Dite admitted that it was. “I kept some of it,” he said, “but I wanted my mother to have the rest. She might need it.”
“If your father decides he needs a younger wife. I understand. What’s the other letter?”
“That’s for Sejanus. If the king allows it, will you deliver it? I tried to visit him, and they wouldn’t let me. No one is to speak to him.”
Kos agreed. The captain of the ship finally came to put off anyone who didn’t intend to sail for the Peninsula. The ship set out toward Thegmis, and the dark came down.
Inside the walled city, in the walled palace—under it, where it stank and there was no air except what came in, as if by mistake, through tiny openings into the rare light well—the dark hardly mattered. The only light all day had come from burning lamps outside the cell. Sejanus sat with his back against the rough stones of the wall. He was fortunate. He was privileged. He had a mattress on his stone bed; he had a window, no bigger than his face and barred, that connected to an air shaft, like a chimney, that went to the surface. He wasn’t chained. From time to time he walked over and pulled himself up on the bars so that he could put his face close and suck a breath of air not soggy with the smells of the prison.

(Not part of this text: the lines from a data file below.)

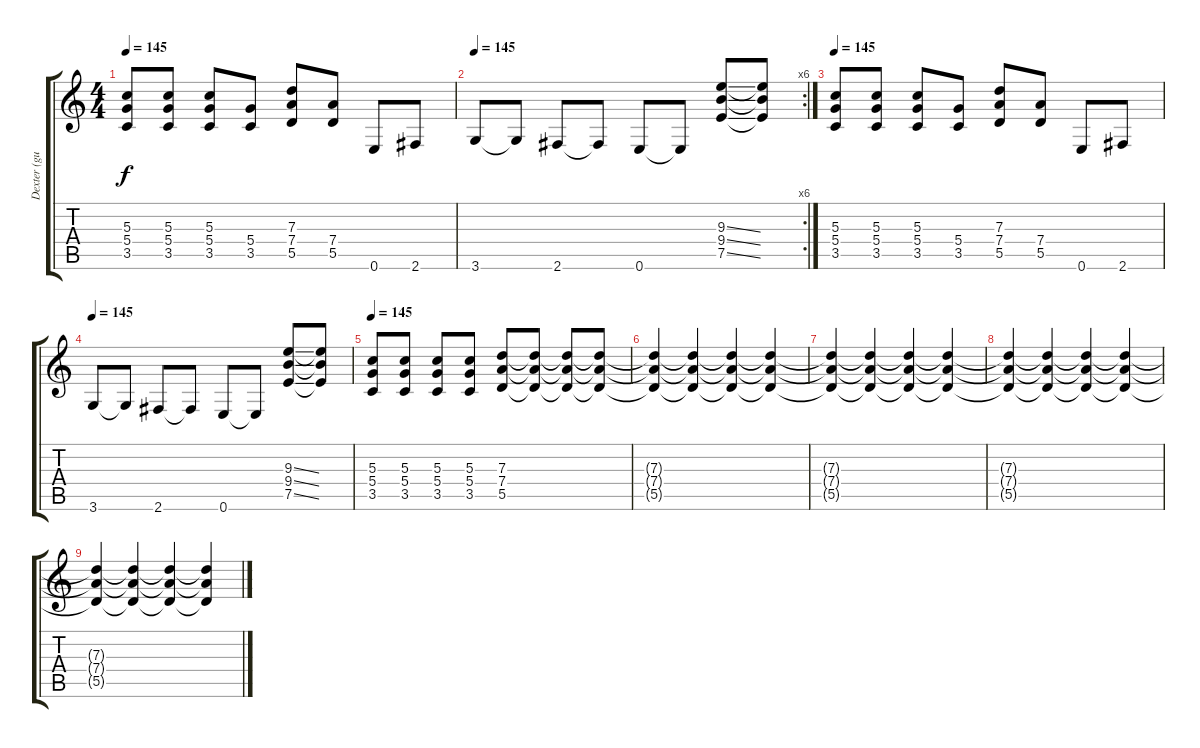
\track ("Dexter (guitar)" "Dexter (gu") {instrument overdrivenguitar}
\staff {score tabs}
\tuning (E4 B3 G3 D3 A2 E2) {hide}
\ts (4 4)
\tempo 145
\clef g2
\ks c
(5.3 5.4 3.5).8{dy f} (5.3 5.4 3.5).8 (5.3 5.4 3.5).8 (5.4 3.5).8 (7.3 7.4 5.5).8 (7.4 5.5).8 0.6.8 2.6.8 |
\rc 6
\tempo 145
3.6.8 3.6{t}.8 2.6.8 2.6{t}.8 0.6.8 0.6{t}.8 (9.3{ss} 9.4{ss} 7.5{ss}).8 (9.3{t} 9.4{t} 7.5{t}).8 |
\tempo 145
(5.3 5.4 3.5).8 (5.3 5.4 3.5).8 (5.3 5.4 3.5).8 (5.4 3.5).8 (7.3 7.4 5.5).8 (7.4 5.5).8 0.6.8 2.6.8 |
\tempo 145
3.6.8 3.6{t}.8 2.6.8 2.6{t}.8 0.6.8 0.6{t}.8 (9.3{ss} 9.4{ss} 7.5{ss}).8 (9.3{t} 9.4{t} 7.5{t}).8 |
\tempo 145
(5.3 5.4 3.5).8 (5.3 5.4 3.5).8 (5.3 5.4 3.5).8 (5.3 5.4 3.5).8 (7.3 7.4 5.5).8 (7.3{t} 7.4{t} 5.5{t}).8 (7.3{t} 7.4{t} 5.5{t}).8 (7.3{t} 7.4{t} 5.5{t}).8 |
(7.3{t} 7.4{t} 5.5{t}).4 (7.3{t} 7.4{t} 5.5{t}).4 (7.3{t} 7.4{t} 5.5{t}).4 (7.3{t} 7.4{t} 5.5{t}).4 |
(7.3{t} 7.4{t} 5.5{t}).4{volume 12} (7.3{t} 7.4{t} 5.5{t}).4{volume 11} (7.3{t} 7.4{t} 5.5{t}).4{volume 10} (7.3{t} 7.4{t} 5.5{t}).4{volume 9} |
(7.3{t} 7.4{t} 5.5{t}).4{volume 8} (7.3{t} 7.4{t} 5.5{t}).4{volume 7} (7.3{t} 7.4{t} 5.5{t}).4{volume 6} (7.3{t} 7.4{t} 5.5{t}).4{volume 5} |
(7.3{t} 7.4{t} 5.5{t}).4{volume 4} (7.3{t} 7.4{t} 5.5{t}).4{volume 3} (7.3{t} 7.4{t} 5.5{t}).4{volume 2} (7.3{t} 7.4{t} 5.5{t}).4
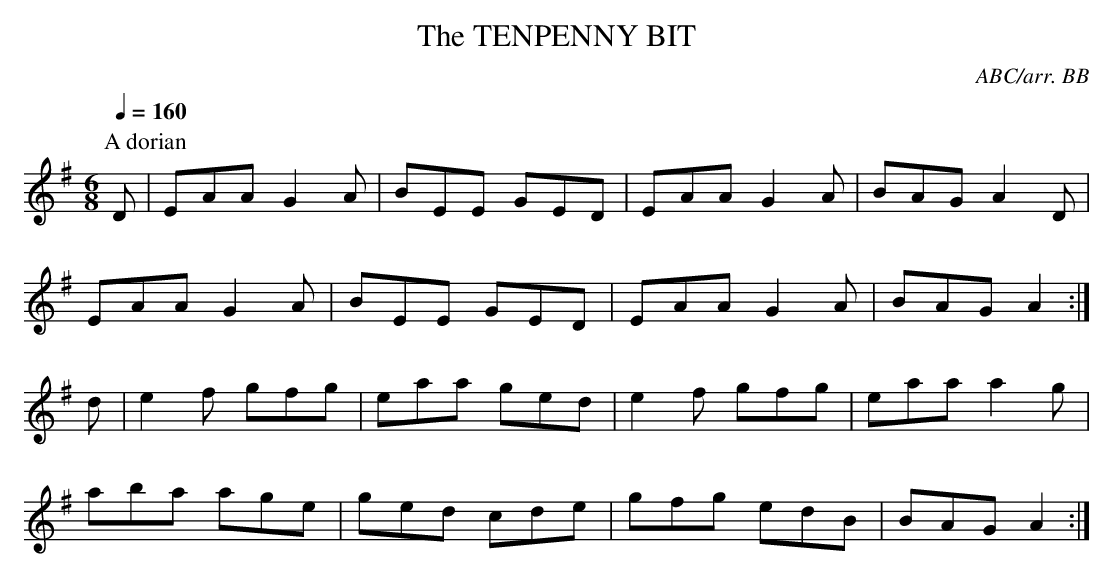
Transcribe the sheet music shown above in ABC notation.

X:1
T:TENPENNY BIT, The
C:ABC/arr. BB
M:6/8
Q:1/4=160
K:G
P:A dorian
D|EAA G2A|BEE GED|EAA G2A|BAG A2D|
EAA G2A|BEE GED|EAA G2A|BAG A2:|
d|e2f gfg|eaa ged|e2f gfg|eaa a2g|
aba age|ged cde|gfg edB|BAG A2:|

When the prison keeper brought him food, he asked, he begged, for news of his brother, but the man wouldn’t speak. He left the food and went away.
The Baron Erondites, in his villa surrounded by quiet fields and the occasional sound of the animals in the stable and barn, ate his dinner with absentminded pleasure, unaware of the messenger riding toward him on a fast horse. The night grew older, the dark cooled and blanketed the noises of the farm and the city alike. The Baron Erondites went to his bed, satisfied with his day. In the city, the palace grew quiet. Sejanus slept at last, as did Dite, rocked by the waves of the wine-dark sea.
In the palace infirmary, the moon shone through the arched windows. The lamp beside the only occupied bed burned with a tiny flame, and the dark gathered in the corners of the room and the recesses of the high ceilings. Relius was awake. He had heard the door on the far side of the infirmary open and close again, and he watched as the king crossed the large room toward him. His steps made no more sound than the moonlight falling through the windows, nor did the stool scrape against the floor as he settled onto it and hooked his ankle around one of its three legs. He might have been a dream, and Relius was not sure he was not.